> **Stated goal**
Copy out the data below, changing each "common name" to "vernacular name" and keeping everything else the same.

------ Material provided

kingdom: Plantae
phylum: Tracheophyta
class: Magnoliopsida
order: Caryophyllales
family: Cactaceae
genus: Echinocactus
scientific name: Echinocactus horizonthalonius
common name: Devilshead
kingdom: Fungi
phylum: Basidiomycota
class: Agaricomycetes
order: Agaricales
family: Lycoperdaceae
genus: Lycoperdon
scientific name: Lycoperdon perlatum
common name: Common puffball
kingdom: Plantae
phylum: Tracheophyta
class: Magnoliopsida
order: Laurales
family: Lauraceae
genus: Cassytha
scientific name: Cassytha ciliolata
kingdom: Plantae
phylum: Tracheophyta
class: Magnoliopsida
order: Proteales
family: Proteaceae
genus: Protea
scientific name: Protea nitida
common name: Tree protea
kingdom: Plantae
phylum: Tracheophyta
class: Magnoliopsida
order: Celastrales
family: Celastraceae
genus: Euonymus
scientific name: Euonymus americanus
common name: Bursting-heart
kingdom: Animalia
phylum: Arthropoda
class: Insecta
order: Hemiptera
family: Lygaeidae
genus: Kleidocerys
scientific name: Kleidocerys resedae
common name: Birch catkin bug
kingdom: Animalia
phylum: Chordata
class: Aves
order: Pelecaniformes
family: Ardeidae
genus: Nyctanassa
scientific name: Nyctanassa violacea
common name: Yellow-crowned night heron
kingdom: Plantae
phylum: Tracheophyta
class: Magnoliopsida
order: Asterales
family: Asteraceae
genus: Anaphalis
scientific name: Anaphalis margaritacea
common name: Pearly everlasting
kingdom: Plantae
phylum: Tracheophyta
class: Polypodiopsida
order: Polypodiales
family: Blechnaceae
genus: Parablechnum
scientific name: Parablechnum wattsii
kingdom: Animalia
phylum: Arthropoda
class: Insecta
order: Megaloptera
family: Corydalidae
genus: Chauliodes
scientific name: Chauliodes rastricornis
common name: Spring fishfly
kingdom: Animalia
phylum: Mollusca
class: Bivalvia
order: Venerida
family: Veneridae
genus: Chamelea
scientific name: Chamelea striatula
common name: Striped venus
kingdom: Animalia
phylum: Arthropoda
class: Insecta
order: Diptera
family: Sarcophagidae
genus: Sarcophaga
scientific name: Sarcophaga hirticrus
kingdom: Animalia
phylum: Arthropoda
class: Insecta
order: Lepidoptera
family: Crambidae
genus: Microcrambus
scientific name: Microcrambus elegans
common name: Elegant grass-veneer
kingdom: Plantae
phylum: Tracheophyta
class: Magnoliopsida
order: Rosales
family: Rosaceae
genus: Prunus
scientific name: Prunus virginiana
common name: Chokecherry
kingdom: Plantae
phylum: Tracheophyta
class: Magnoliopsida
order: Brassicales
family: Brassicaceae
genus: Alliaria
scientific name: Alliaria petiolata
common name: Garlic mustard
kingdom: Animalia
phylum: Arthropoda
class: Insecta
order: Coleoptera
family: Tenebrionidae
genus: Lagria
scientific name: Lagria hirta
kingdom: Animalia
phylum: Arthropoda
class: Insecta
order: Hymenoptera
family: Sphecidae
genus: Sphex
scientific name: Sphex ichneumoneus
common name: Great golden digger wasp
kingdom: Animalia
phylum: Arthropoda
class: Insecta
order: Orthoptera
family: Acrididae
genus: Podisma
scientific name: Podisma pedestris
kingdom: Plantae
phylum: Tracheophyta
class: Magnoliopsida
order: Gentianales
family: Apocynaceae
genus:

------------

> **Complete response**
kingdom: Plantae
phylum: Tracheophyta
class: Magnoliopsida
order: Caryophyllales
family: Cactaceae
genus: Echinocactus
scientific name: Echinocactus horizonthalonius
vernacular name: Devilshead
kingdom: Fungi
phylum: Basidiomycota
class: Agaricomycetes
order: Agaricales
family: Lycoperdaceae
genus: Lycoperdon
scientific name: Lycoperdon perlatum
vernacular name: Common puffball
kingdom: Plantae
phylum: Tracheophyta
class: Magnoliopsida
order: Laurales
family: Lauraceae
genus: Cassytha
scientific name: Cassytha ciliolata
kingdom: Plantae
phylum: Tracheophyta
class: Magnoliopsida
order: Proteales
family: Proteaceae
genus: Protea
scientific name: Protea nitida
vernacular name: Tree protea
kingdom: Plantae
phylum: Tracheophyta
class: Magnoliopsida
order: Celastrales
family: Celastraceae
genus: Euonymus
scientific name: Euonymus americanus
vernacular name: Bursting-heart
kingdom: Animalia
phylum: Arthropoda
class: Insecta
order: Hemiptera
family: Lygaeidae
genus: Kleidocerys
scientific name: Kleidocerys resedae
vernacular name: Birch catkin bug
kingdom: Animalia
phylum: Chordata
class: Aves
order: Pelecaniformes
family: Ardeidae
genus: Nyctanassa
scientific name: Nyctanassa violacea
vernacular name: Yellow-crowned night heron
kingdom: Plantae
phylum: Tracheophyta
class: Magnoliopsida
order: Asterales
family: Asteraceae
genus: Anaphalis
scientific name: Anaphalis margaritacea
vernacular name: Pearly everlasting
kingdom: Plantae
phylum: Tracheophyta
class: Polypodiopsida
order: Polypodiales
family: Blechnaceae
genus: Parablechnum
scientific name: Parablechnum wattsii
kingdom: Animalia
phylum: Arthropoda
class: Insecta
order: Megaloptera
family: Corydalidae
genus: Chauliodes
scientific name: Chauliodes rastricornis
vernacular name: Spring fishfly
kingdom: Animalia
phylum: Mollusca
class: Bivalvia
order: Venerida
family: Veneridae
genus: Chamelea
scientific name: Chamelea striatula
vernacular name: Striped venus
kingdom: Animalia
phylum: Arthropoda
class: Insecta
order: Diptera
family: Sarcophagidae
genus: Sarcophaga
scientific name: Sarcophaga hirticrus
kingdom: Animalia
phylum: Arthropoda
class: Insecta
order: Lepidoptera
family: Crambidae
genus: Microcrambus
scientific name: Microcrambus elegans
vernacular name: Elegant grass-veneer
kingdom: Plantae
phylum: Tracheophyta
class: Magnoliopsida
order: Rosales
family: Rosaceae
genus: Prunus
scientific name: Prunus virginiana
vernacular name: Chokecherry
kingdom: Plantae
phylum: Tracheophyta
class: Magnoliopsida
order: Brassicales
family: Brassicaceae
genus: Alliaria
scientific name: Alliaria petiolata
vernacular name: Garlic mustard
kingdom: Animalia
phylum: Arthropoda
class: Insecta
order: Coleoptera
family: Tenebrionidae
genus: Lagria
scientific name: Lagria hirta
kingdom: Animalia
phylum: Arthropoda
class: Insecta
order: Hymenoptera
family: Sphecidae
genus: Sphex
scientific name: Sphex ichneumoneus
vernacular name: Great golden digger wasp
kingdom: Animalia
phylum: Arthropoda
class: Insecta
order: Orthoptera
family: Acrididae
genus: Podisma
scientific name: Podisma pedestris
kingdom: Plantae
phylum: Tracheophyta
class: Magnoliopsida
order: Gentianales
family: Apocynaceae
genus:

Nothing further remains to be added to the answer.